Старик натянул на себя одеяло и зевнул:

– Может, засну… – Он закрыл глаза, а Репейка с облегчением выбежал во двор, так долго остававшийся без надзора. Он быстро все обежал, все обнюхал и с интересом наблюдал, как кошка из соседнего дома медленно прошла по коньку крыши.

– Так это и есть Цилике?

Темный кошачий силуэт передвигался по покатому хребту черепичной крыши так непринужденно, словно то была главная улица. Иногда Цилике закрывала собой какую-нибудь звезду. Разумеется, она отлично разглядела Репейку, но не пожелала заметить его, ибо не только ненавидела всех собак, независимо от рода-племени, но и глубоко их презирала. Когда можно было, старалась обходить их, когда же избежать встречи не удавалось, дралась как дьявол. Бывают, правда, такие кошки и собаки, которые дружат между собой, но, судя по информации соседской собаки, Цилике была не из их числа.

Репейка следил за кошкой, пока она не скрылась из виду, и чувствовал, что его двор Цилике будет обходить. К этому времени Репейка уже точно знал границы своих владений, защищать которые следует до последнего, зубами и когтями, когда же это не помогает, – соответствующим лаем передавать дело на рассмотрение хозяину.

Ибо выражение «собака лает» существует только для непосвященного уха, тогда как друзья собак (имеются в виду не те, кто относится к собакам с симпатией, но те, кого и собаки тоже любят) хорошо знают и даже понимают, о чем именно кричит Шайо или Треф в конце сада.

– Крадут яблоки, крадут яблоки! – заливается во дворе собака, так как забор мешает ей наброситься на воров.

Или хрипло лает, носясь вокруг складки дров.

– Хорек… хорек… – И человек, проснувшись в своей постели, если он понимает собачий лай, говорит: «Кто-то бродит по саду», или: «Собака какого-то зверя чует».

Ну, а часто собака, действительно, просто лает: лает по-собачьи и для собак, однако, настоящий хозяин не просыпается на такой лай. Этот лай к человеку не относится, он – личное собачье дело, которое не касается никого другого.

Такой лай, можно сказать, монотонен. Иногда он усыпляет, иногда раздражает и кажется бессмысленным брехом, но дальний знакомый понимает его и отвечает, дождавшись, когда рассказ будет окончен.

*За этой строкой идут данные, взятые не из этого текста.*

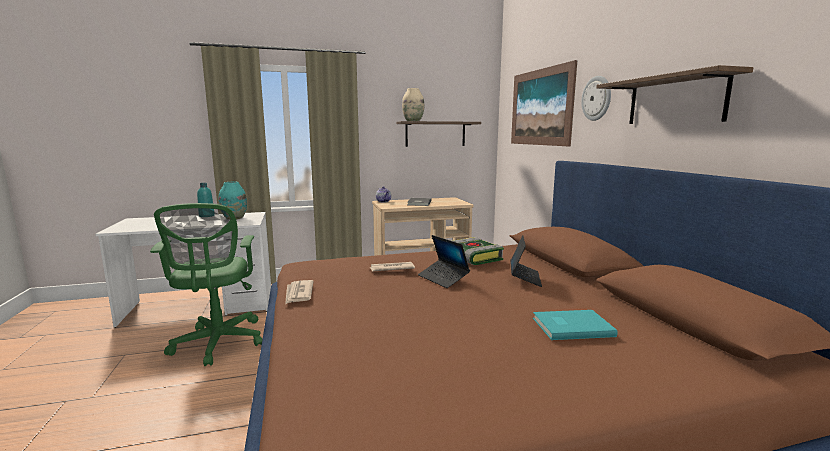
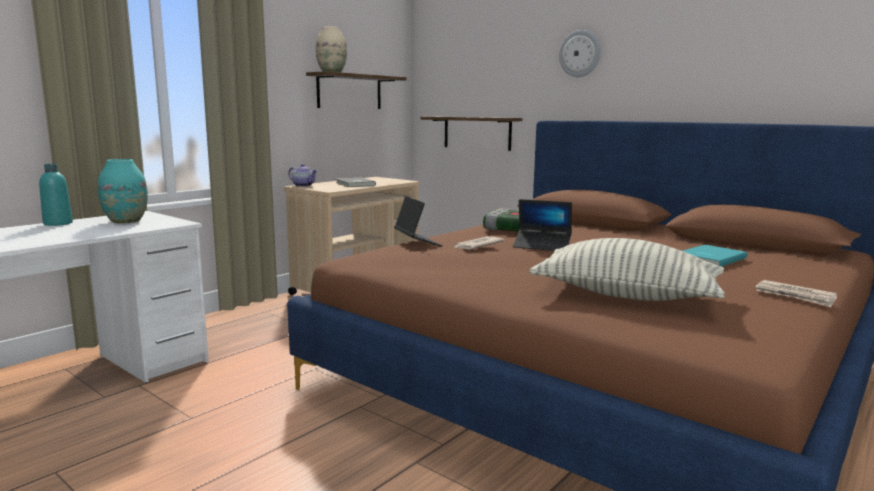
camera: 35 degrees left, 0 degrees up
(218, 344) = (204, 413): green office chair -> none
(298, 294) = (442, 280): newspaper -> newspaper (795, 296)
(382, 345) = (626, 295): none -> pillow
(524, 278) = (597, 237): laptop -> laptop (417, 242)
(540, 107) = (491, 62): picture -> none
(675, 100) = (678, 58): shelf -> shelf (477, 133)

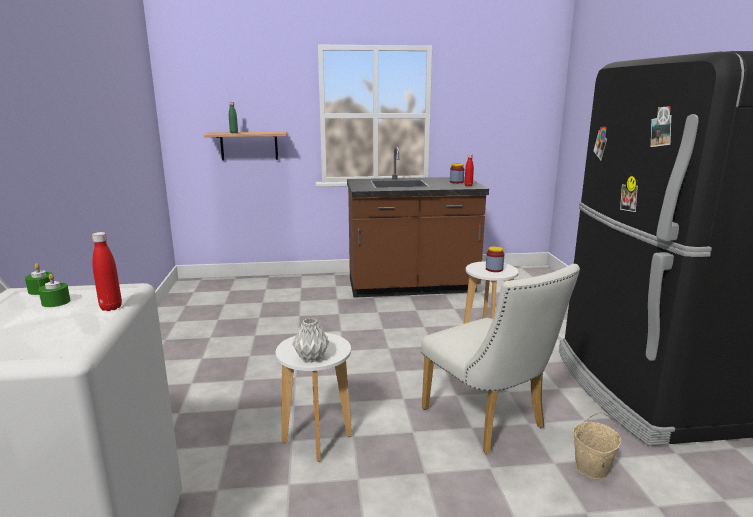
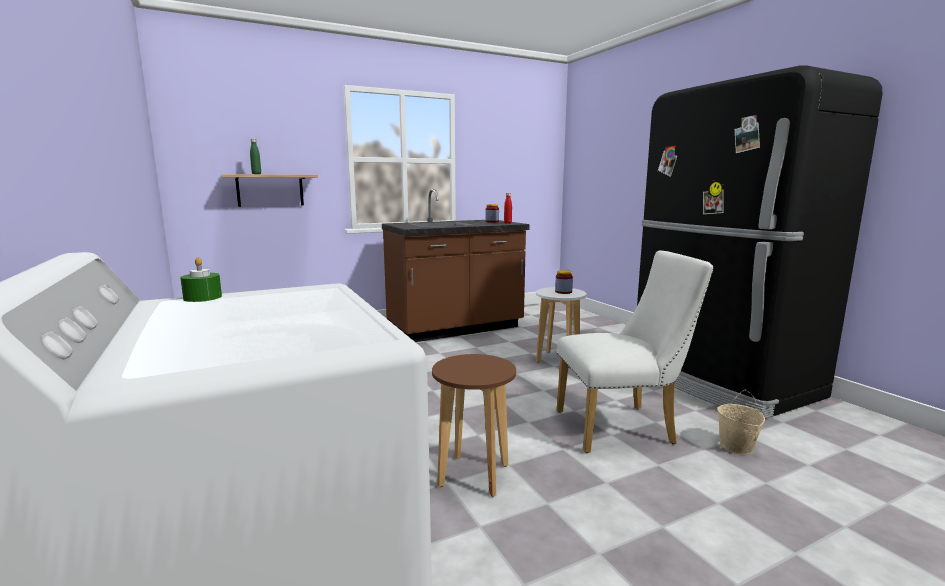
camera: 20 degrees left, 5 degrees down
(56, 302) = (250, 304): green candle -> none
(111, 307) = (343, 301): red bottle -> none
(310, 358) = (482, 376): grey vase -> none
(317, 439) = (474, 476): white stool -> brown stool
(489, 422) = (622, 427): white chair -> white chair turned 45 degrees counterclockwise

Бывает, конечно, и так, что одновременно зальются в селе чуть не все собаки, оплетая лаем терпеливый вечер, но у каждой собаки при этом имеется свой собеседник, который в общем далеком гомоне улавливает к нему обращенную речь.

Человек этих речей не понимает. Из человека получилась бы никуда негодная собака (хотя бы в смысле верности…), поэтому собакам приходится изобретать для него особенный лай, какой они никогда не употребляют в личной беседе. Но что поделаешь, если человек по-собачьи не разумеет?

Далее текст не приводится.